Count up the lines of the data below that contain the string "сесии", then give only the total.

──────── DATA FOR REVIEW ────────

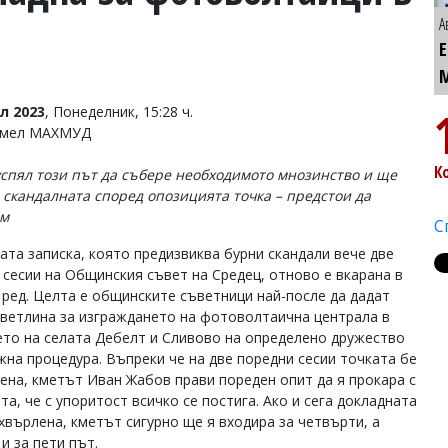
А
л 2023
, Понеделник, 15:28 ч.
Емел МАХМУД
К
успял този път да събере необходимото мнозинство и ще
 скандалната според опозицията точка – предстои да
ем
С
ата записка, която предизвиква бурни скандали вече две
 сесии на Общинския съвет на Средец, отново е вкарана в
 ред. Целта е общинските съветници най-после да дадат
светлина за изграждането на фотоволтаична централа в
то на селата Дебелт и Сливово на определено дружество
жна процедура. Въпреки че на две поредни сесии точката бе
ена, кметът Иван Жабов прави пореден опит да я прокара с
а, че с упоритост всичко се постига. Ако и сега докладната
хвърлена, кметът сигурно ще я входира за четвърти, а
и за пети път.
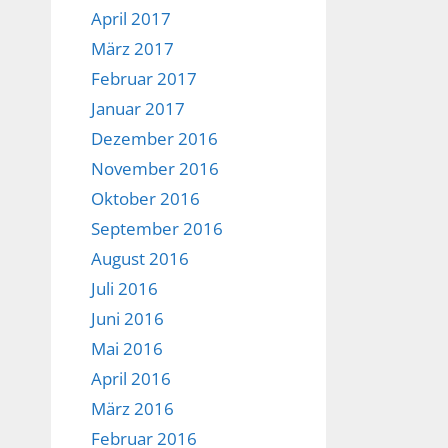
April 2017
März 2017
Februar 2017
Januar 2017
Dezember 2016
November 2016
Oktober 2016
September 2016
August 2016
Juli 2016
Juni 2016
Mai 2016
April 2016
März 2016
Februar 2016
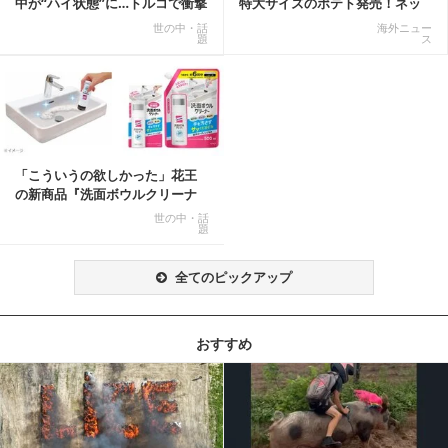
中が“ハイ状態”に…トルコで衝撃
特大サイズのポテト発売！ネッ
的な事態発生
ト反響「ヤバすぎる」
世の中・話
海外ニュー
題
ス
「こういうの欲しかった」花王
の新商品『洗面ボウルクリーナ
ー』がSNSで話題に
世の中・話
題
全てのピックアップ
おすすめ
記事を読む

────────

SOLUTION TO THE EXERCISE:
2